We will fight to give DFS the same consumer protection capabilities that the CFPB and other federal regulators have, but under the Trump administration have declined to exercise, enabling the state to step up and protect the most vulnerable from the predatory practices that have proliferated over the last few years.

For example, DFS needs the proper tools to pursue the deceptive practices that have caused widespread deed fraud in Brooklyn, Queens, the Bronx and Harlem, where homeowners are misled into signing documents that transfer their property to a predatory entity seeking to defraud the homeowner.

Under current law, DFS must prove the corporate entity engaged in ‘intentional’ misrepresentation or fraud — a high bar that too often limits state government’s ability to ensure restitution for the victimized party. 

While the U.S. is the world’s largest economy, only 57 percent of American adults are financially literate, ranking the country far below other developed nations and leading too often to poor financial decisions that can cause a lifetime of hardship.

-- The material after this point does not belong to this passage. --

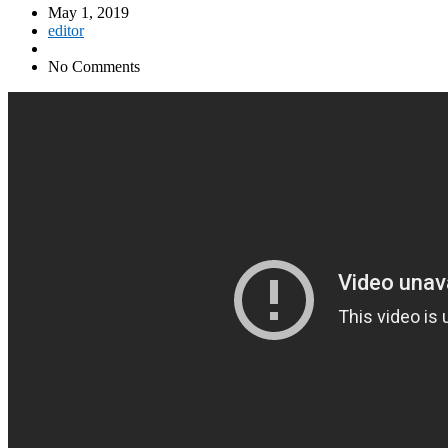
May 1, 2019
editor
No Comments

That’s why, together, we will fight this year to create New York’s first statewide Office of Financial Inclusion and Empowerment to meet the financial services needs of low and middle-income New Yorkers, ensuring all residents of our state have access to financial services counselors for housing issues, student loans and consumer debt, and to promote financial literacy.

Thirty-one percent of American adults, including 23 percent of New Yorkers, have a debt that is subject to collections, with 31 percent of borrowers in predominantly non-white communities holding debt in collection, compared to 19 percent of borrowers in predominantly white communities.

Together, we will fight to give the Department of Financial Services the ability to license and regulate debt collection companies to crack down on unscrupulous practices. 

It’s expensive to participate in the mainstream financial system if you’re poor. Overdraft penalties and banking fees prevent too many families and individuals from accessing the most basic financial tools like savings accounts and lines of credit.

Together, we will fight to create the Excelsior Banking Network, which will increase access to capital and small dollar loans in underserved low-income communities across the state and expand access to affordable financial services. 

Together, we will correct injustice wherever we find it and continue Dr. King’s fight for social, economic, and racial justice.

Linda Lacewell is Superintendent of the New York State Department of Financial Services, and Assemblymember Tremaine Wright is chair of the Black, Puerto Rican, Hispanic & Asian Legislative Caucus.